Task brief: Match the string "wrist" against each line below, and copy every line that matches.

The data:
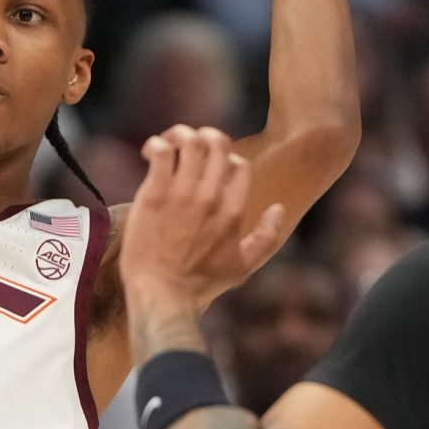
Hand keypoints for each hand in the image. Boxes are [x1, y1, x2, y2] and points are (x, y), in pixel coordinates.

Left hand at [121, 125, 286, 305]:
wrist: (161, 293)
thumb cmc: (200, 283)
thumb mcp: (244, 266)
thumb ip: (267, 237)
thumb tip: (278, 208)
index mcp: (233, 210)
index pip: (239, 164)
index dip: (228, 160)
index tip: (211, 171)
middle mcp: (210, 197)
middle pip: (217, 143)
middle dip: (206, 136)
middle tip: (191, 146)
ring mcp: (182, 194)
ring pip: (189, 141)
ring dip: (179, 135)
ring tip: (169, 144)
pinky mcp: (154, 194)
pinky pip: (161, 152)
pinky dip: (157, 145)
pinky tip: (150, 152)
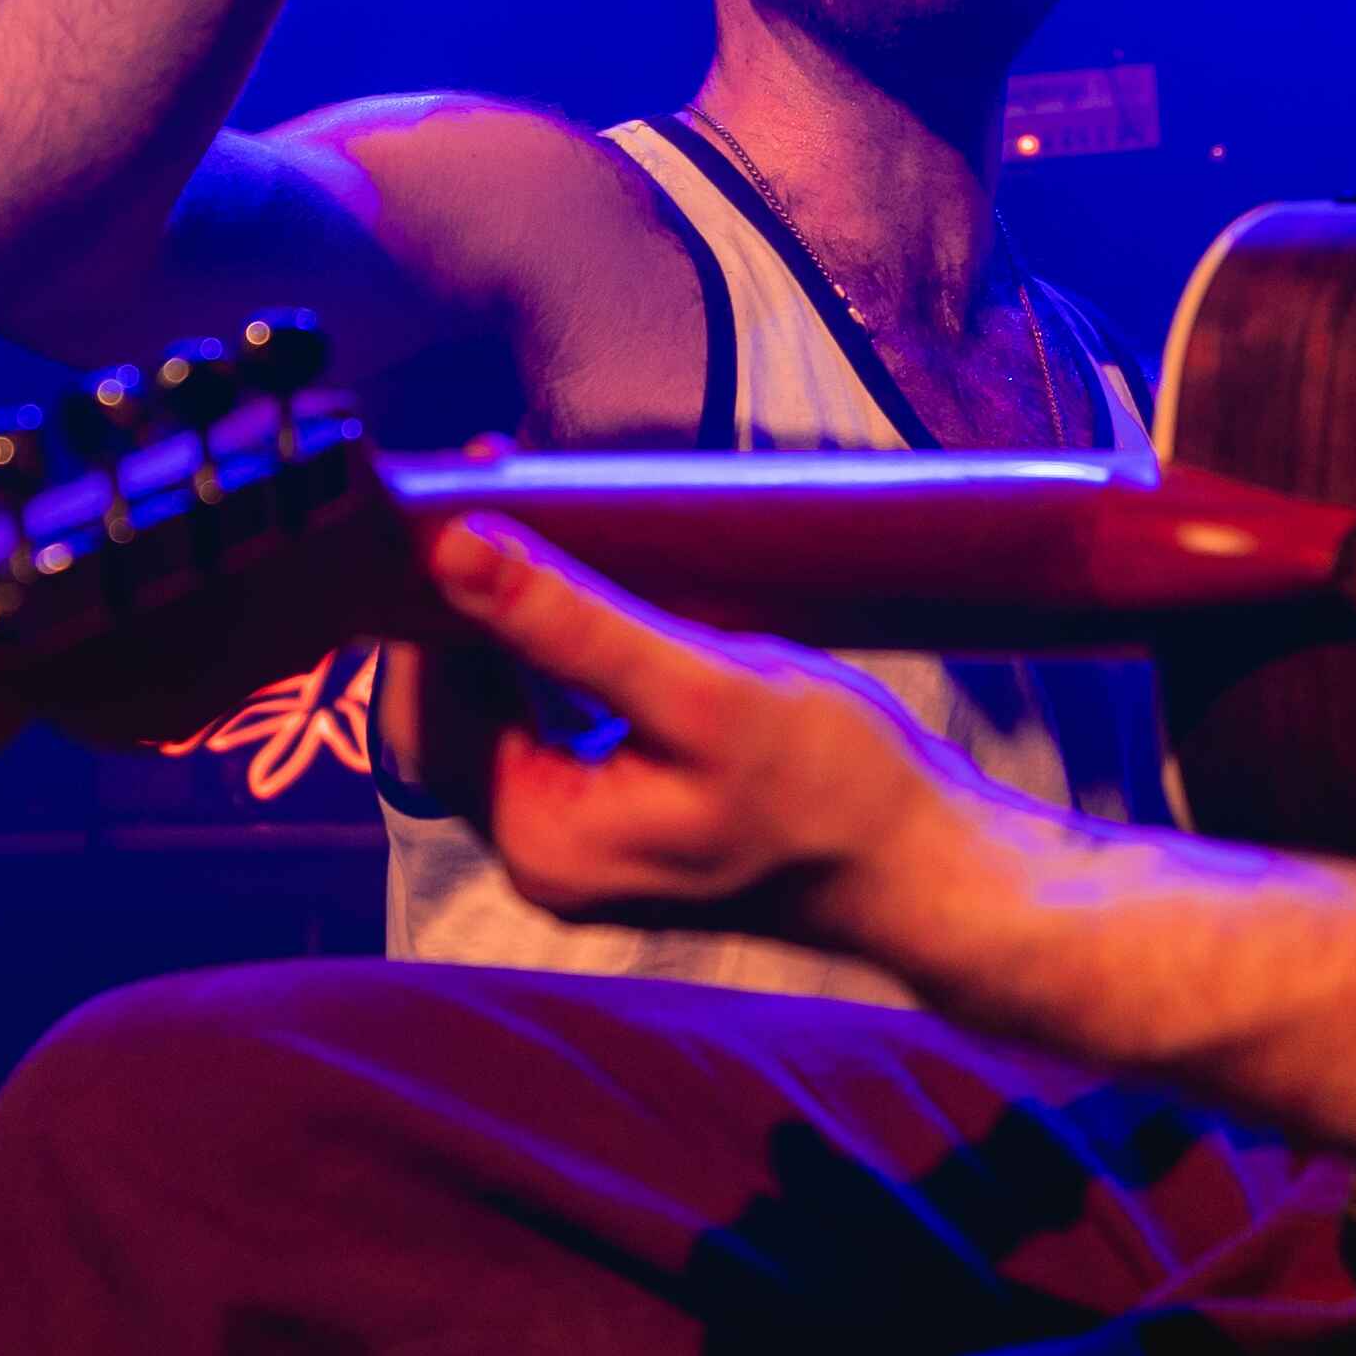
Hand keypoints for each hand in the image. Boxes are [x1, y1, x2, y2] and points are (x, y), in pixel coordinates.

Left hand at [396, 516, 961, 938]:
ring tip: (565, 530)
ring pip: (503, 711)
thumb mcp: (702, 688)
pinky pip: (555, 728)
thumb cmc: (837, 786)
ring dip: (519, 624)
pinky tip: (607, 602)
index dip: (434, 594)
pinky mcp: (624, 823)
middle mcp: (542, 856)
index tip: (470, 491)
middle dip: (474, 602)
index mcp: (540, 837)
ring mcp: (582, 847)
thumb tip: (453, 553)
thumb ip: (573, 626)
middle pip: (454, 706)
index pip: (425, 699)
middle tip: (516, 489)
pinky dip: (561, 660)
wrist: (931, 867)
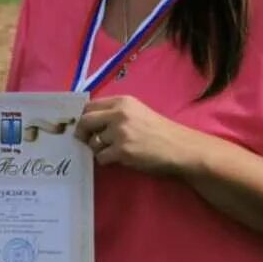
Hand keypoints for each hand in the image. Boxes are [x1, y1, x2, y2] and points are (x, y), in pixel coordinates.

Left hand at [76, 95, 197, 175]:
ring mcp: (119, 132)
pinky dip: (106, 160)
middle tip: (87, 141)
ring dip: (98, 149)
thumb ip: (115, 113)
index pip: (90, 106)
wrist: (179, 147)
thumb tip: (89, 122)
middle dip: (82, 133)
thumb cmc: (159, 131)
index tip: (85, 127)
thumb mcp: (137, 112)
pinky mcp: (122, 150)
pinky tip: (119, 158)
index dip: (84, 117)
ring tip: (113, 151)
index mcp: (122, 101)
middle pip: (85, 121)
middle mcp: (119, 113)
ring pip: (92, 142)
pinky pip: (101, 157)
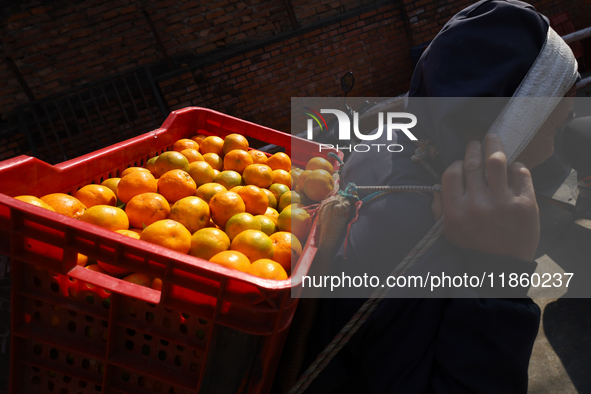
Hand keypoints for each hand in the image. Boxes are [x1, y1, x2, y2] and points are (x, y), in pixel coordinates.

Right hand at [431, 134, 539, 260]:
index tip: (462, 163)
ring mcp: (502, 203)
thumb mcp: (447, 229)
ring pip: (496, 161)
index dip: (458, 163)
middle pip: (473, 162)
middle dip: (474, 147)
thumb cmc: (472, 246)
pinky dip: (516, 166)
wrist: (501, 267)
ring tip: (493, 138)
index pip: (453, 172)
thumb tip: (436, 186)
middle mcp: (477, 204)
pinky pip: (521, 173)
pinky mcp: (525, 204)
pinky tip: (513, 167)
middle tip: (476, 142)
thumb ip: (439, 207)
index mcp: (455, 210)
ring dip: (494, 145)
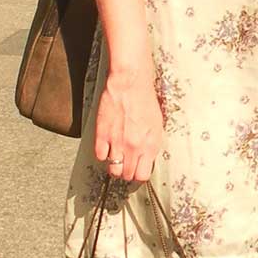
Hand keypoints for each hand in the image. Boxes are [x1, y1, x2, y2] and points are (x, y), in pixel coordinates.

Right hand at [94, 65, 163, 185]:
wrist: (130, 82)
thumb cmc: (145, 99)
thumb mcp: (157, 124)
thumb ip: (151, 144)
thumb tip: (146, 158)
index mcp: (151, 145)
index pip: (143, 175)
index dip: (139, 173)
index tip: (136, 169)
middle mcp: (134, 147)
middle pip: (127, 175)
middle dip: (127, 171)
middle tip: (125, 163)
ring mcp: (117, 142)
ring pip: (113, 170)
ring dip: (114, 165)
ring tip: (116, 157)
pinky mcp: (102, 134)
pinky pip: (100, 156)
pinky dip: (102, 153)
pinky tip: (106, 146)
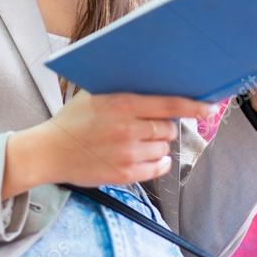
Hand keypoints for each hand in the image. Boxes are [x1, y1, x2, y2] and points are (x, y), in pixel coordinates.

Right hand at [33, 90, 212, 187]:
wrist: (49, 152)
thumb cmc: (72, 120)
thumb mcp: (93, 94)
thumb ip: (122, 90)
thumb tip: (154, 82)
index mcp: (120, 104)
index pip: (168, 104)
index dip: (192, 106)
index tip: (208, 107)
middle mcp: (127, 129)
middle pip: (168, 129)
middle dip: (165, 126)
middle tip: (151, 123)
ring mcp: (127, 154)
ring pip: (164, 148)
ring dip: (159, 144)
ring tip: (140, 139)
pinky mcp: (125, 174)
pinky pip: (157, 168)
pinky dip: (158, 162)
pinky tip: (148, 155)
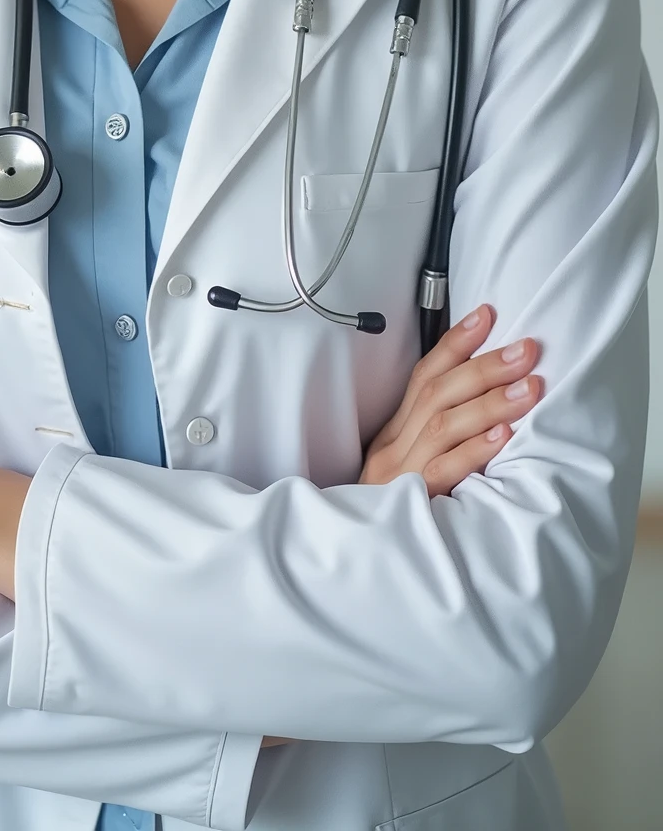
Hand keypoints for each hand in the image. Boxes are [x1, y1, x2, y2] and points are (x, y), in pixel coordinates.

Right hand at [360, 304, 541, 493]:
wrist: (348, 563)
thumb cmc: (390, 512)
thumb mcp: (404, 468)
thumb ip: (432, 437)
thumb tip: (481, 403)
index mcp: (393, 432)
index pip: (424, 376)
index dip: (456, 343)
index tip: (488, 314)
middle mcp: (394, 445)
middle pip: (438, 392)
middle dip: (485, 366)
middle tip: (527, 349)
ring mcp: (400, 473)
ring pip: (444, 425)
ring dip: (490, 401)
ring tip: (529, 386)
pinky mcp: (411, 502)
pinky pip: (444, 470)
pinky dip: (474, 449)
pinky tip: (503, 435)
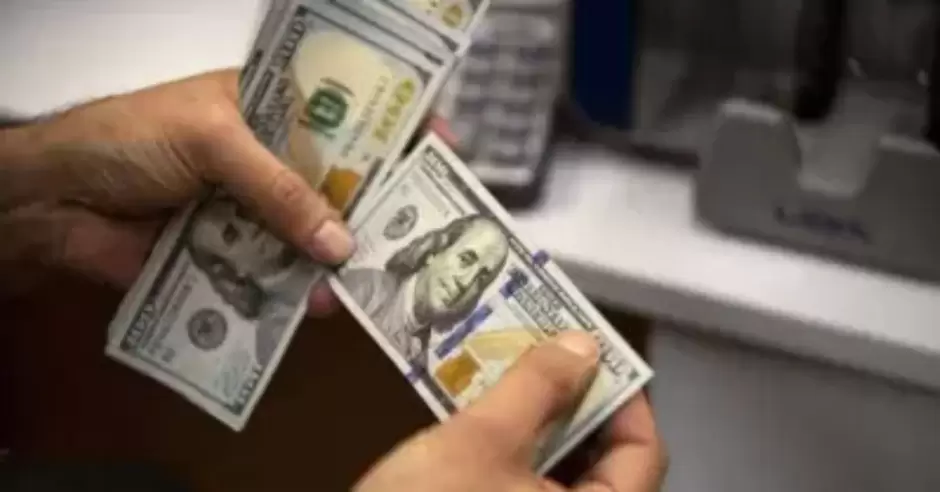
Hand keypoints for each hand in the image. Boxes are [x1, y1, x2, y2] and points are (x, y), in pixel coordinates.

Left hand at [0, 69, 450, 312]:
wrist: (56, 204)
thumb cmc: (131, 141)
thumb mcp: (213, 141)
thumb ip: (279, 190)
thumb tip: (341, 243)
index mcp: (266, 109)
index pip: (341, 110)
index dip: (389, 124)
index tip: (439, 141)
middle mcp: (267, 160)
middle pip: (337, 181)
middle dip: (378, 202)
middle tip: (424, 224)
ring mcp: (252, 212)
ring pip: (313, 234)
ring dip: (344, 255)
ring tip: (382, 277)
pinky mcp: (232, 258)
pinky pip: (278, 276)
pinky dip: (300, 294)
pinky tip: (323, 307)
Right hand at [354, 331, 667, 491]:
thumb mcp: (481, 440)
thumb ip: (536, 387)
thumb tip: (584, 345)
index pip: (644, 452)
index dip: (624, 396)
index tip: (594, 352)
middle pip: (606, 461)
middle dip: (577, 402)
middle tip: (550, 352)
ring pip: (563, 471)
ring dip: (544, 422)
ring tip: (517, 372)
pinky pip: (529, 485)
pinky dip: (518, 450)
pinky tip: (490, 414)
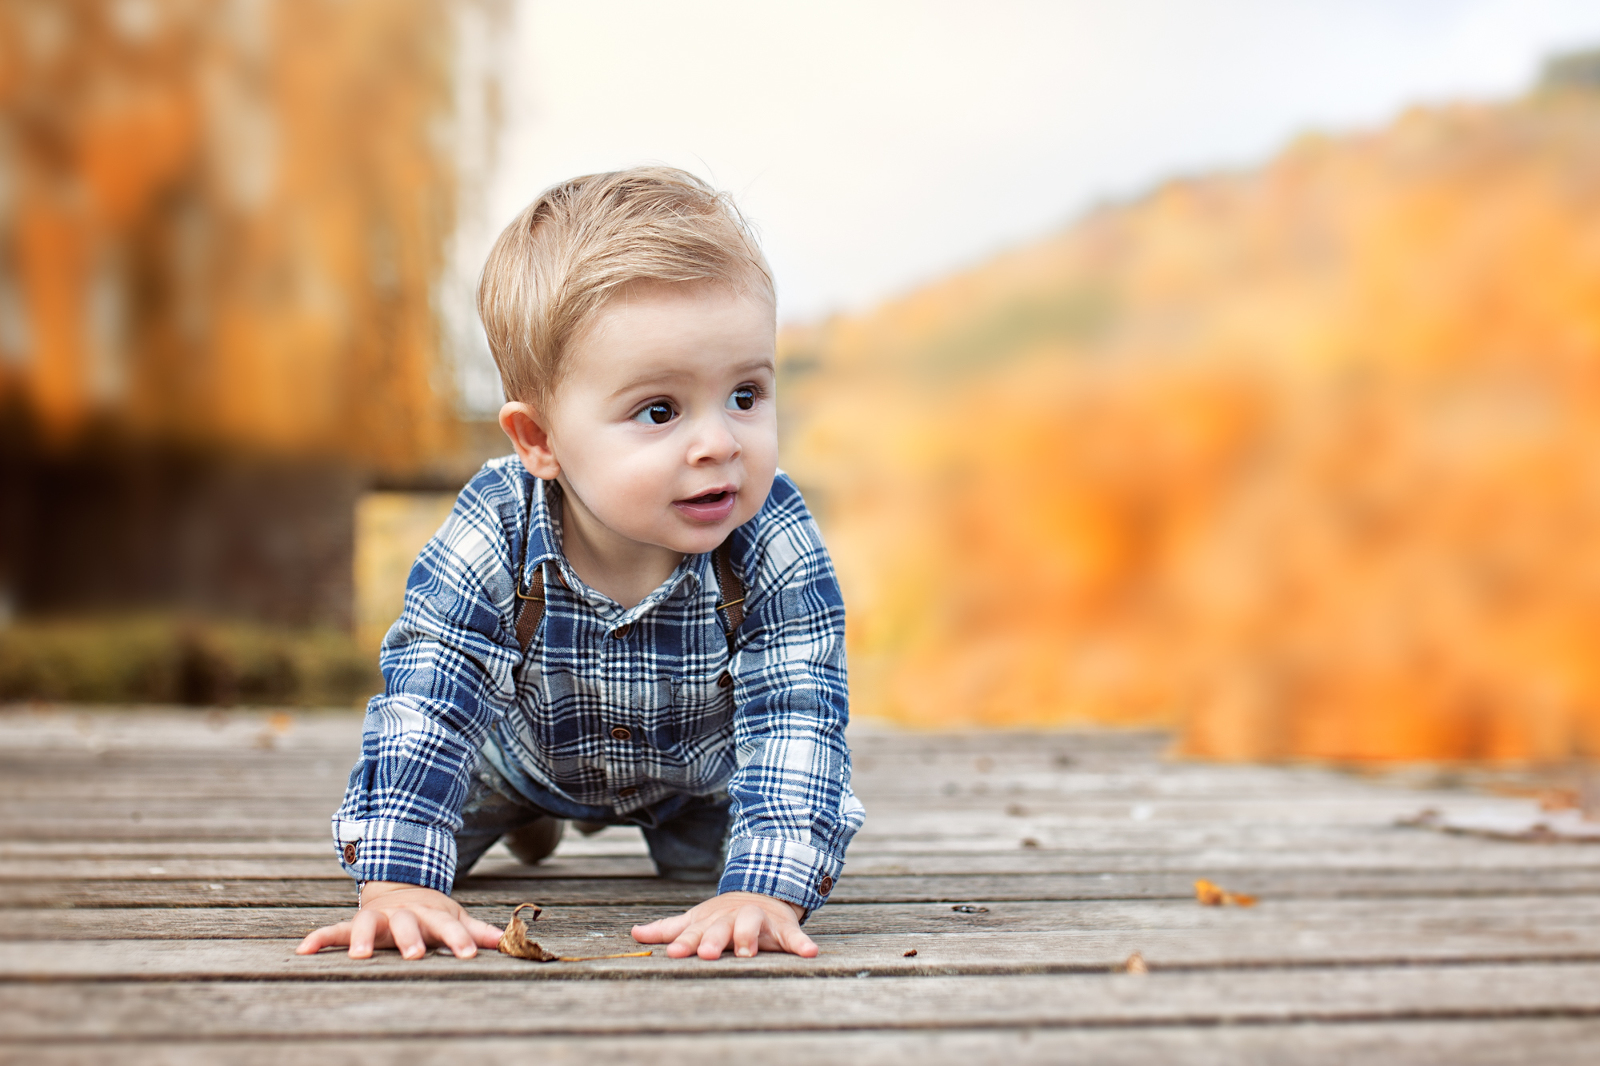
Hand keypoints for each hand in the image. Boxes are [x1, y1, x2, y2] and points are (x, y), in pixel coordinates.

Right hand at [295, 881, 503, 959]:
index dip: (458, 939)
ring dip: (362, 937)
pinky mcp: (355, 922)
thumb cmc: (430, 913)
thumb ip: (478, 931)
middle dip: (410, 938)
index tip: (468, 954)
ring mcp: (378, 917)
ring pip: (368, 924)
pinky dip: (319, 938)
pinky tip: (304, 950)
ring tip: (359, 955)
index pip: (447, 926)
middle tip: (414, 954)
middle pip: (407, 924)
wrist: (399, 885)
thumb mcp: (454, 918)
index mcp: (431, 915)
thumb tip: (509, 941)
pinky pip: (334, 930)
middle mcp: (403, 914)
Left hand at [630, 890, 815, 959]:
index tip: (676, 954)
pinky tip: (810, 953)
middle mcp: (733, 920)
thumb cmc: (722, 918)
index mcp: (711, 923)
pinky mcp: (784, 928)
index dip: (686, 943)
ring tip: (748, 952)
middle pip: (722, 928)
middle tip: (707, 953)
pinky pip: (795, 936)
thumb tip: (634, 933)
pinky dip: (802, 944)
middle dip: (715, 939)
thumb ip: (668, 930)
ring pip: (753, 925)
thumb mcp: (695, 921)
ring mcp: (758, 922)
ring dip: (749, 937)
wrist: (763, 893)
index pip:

Reply to the exercise:
wrist: (161, 293)
wrist: (931, 867)
wrist: (179, 147)
wrist: (501, 267)
wrist: (130, 82)
wrist: (49, 152)
wrist: (348, 563)
wrist: (56, 204)
wrist: (399, 885)
wrist: (763, 893)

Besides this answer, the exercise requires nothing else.